With respect to the argument that the content of LeClair's testimony was inadmissible, in cases where the victim of sexual assault is an adolescent, the admissibility of expert testimony concerning the behavioral characteristics typically displayed by adolescent sexual assault victims is a matter resting in the discretion of the trial court. State v. Hall, 406 N.W.2d 503 (Minn.1987). We find that the trial court did not abuse its discretion by admitting the testimony of Detective LeClair. The complainant in this case was 13 years old at the time of the assault and 15 years old at the time of trial, and the scope of LeClair's testimony on the subject of sexually abused juveniles was limited to his statement that a delay in reporting the assault is not unusual.
4. Because we reverse and remand for a new trial, we do not address Sandberg's argument that the trial court improperly commented during his closing argument.
Affirmed in part, reversed in part, and remanded for a new trial.NOTES
 Although each rule requires the disclosure of the names of persons that side intends to call as trial witnesses, there is no requirement that all persons listed actually be called at trial.
 This is the first ruling by this court concerning the listing of witnesses required under Rule 9 of the Rules of Criminal Procedure. Whether one side must list a person as an intended witness even though the other side has already listed that person is a matter of current debate among the bench and bar. The circumstances militate in favor of our conclusion that the imposition of a preclusionary sanction for the failure to list should not have been imposed.

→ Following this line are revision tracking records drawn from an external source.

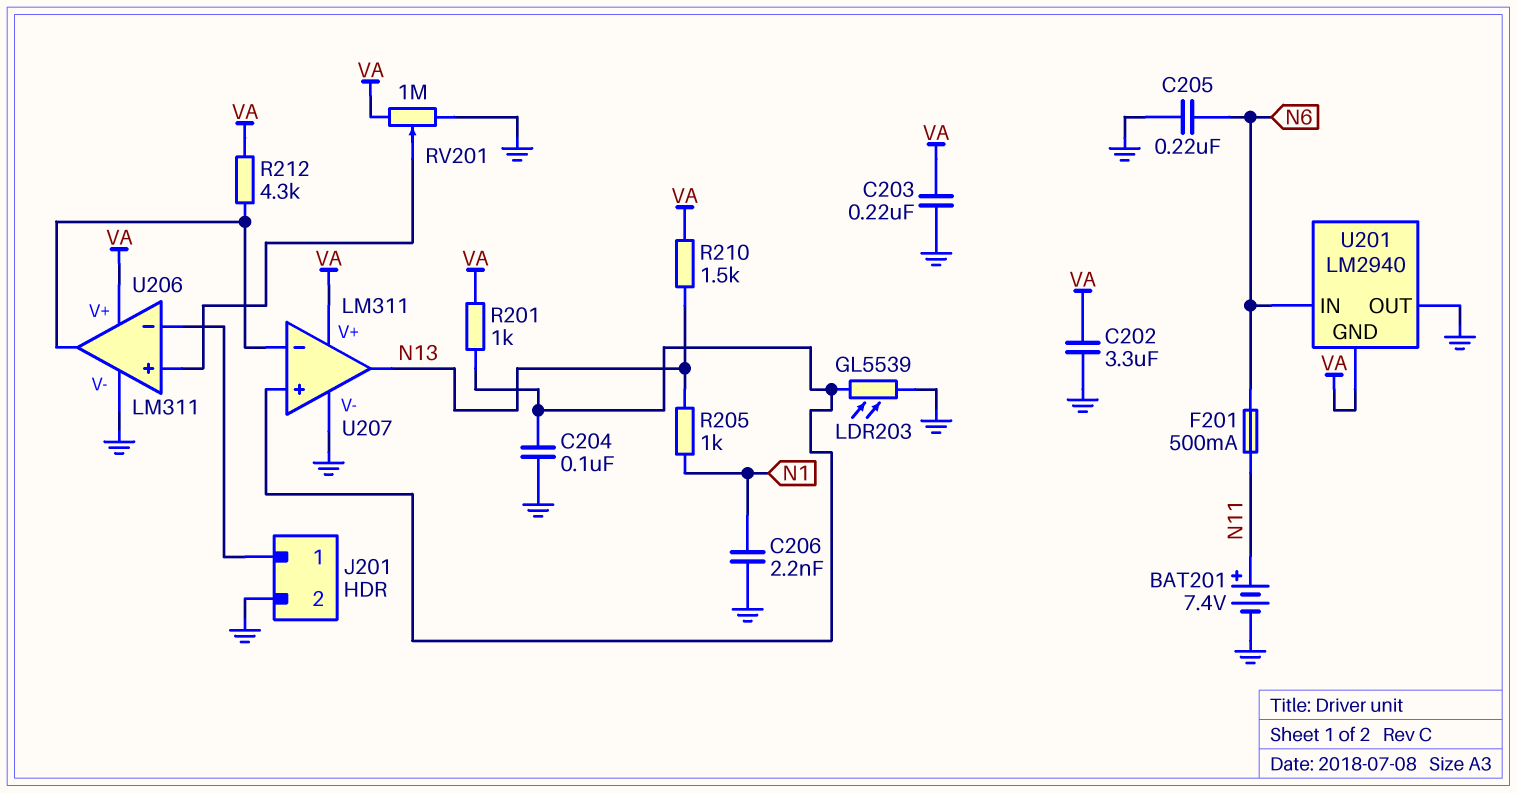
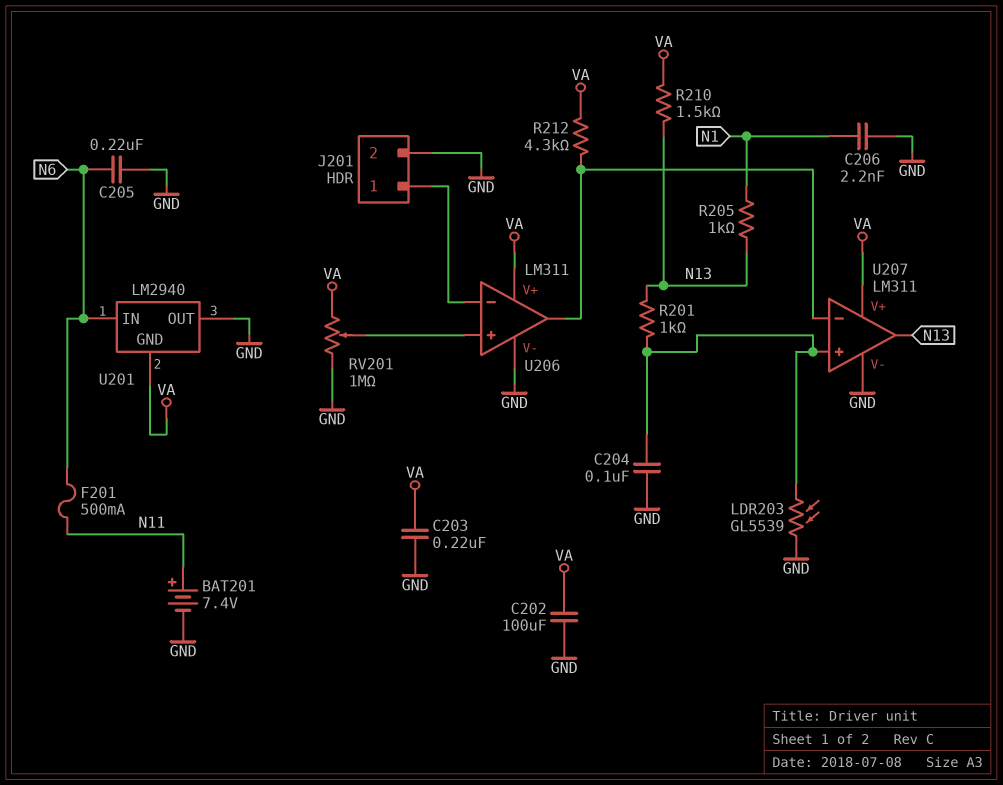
C202: 3.3uF (GND, VA) -> 100uF (GND, VA)
R201: 1k (U207/in+, VA) -> 1k (N13, U207/in+)

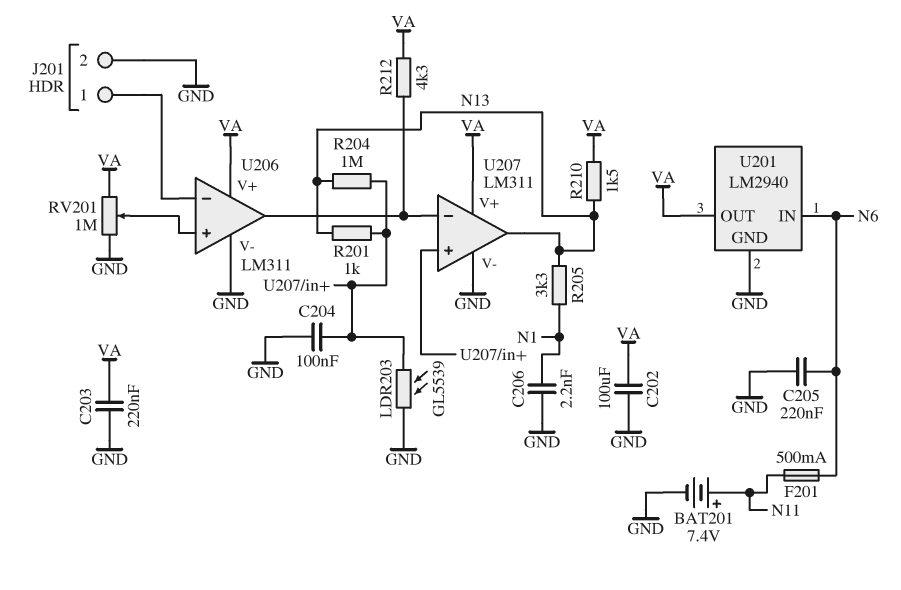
R204: none -> 1M (N13, U207/in+)
R205: 1k (N1, N13) -> 3.3k (N1, N13)
U201 pin GND: VA -> GND
U201 pin OUT: GND -> VA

We need not and do not decide the constitutionality of preclusion of defense witnesses as a sanction for statutory discovery violation. This is an issue which has been the subject of at least three law review articles. Clinton, The Right to Present a Defense: An Emergent Constitutional Guarantee in Criminal Trials, 9 Ind.L.Rev. 711 (1976); Westen, The Compulsory Process Clause, 73 Mich.L.Rev. 71 (1974); Note, The Preclusion Sanction A Violation of the Constitutional Right To Present a Defense, 81 Yale L.J. 1342 (1972). More importantly, this is an issue which will be addressed by the U.S. Supreme Court. After twice refusing to hear cases in which the issue is whether the exclusion of defense witnesses merely for the failure to abide by a discovery rule impermissibly infringes upon an accused's constitutional rights, Smith v. Jago, 470 U.S. 1060, 105 S. Ct. 1777, 84 L. Ed. 2d 836 (1985) (White, Burger, and Brennan, JJ., dissenting to the Court's refusal to grant certiorari), and Taliaferro v. Maryland, 461 U.S. 948, 103 S. Ct. 2114, 77 L. Ed. 2d 1307 (1983) (White, Brennan and Blackmun, JJ., dissenting to the Court's refusal to grant certiorari), the Court has granted certiorari in the case of State v. Taylor, 141 Ill.App.3d 839, 96 Ill.Dec. 189, 491 N.E.2d 3 (1986) cert. granted sub nom. Taylor v. Illinois, ___ U.S. ___, 107 S. Ct. 947, 93 L. Ed. 2d 996 (1987). In granting certiorari, the Court limited the issue to: "When, if ever, will [the] Sixth Amendment allow [a] state to exclude [a] material defense witness as sanction for [a] statutory discovery violation?"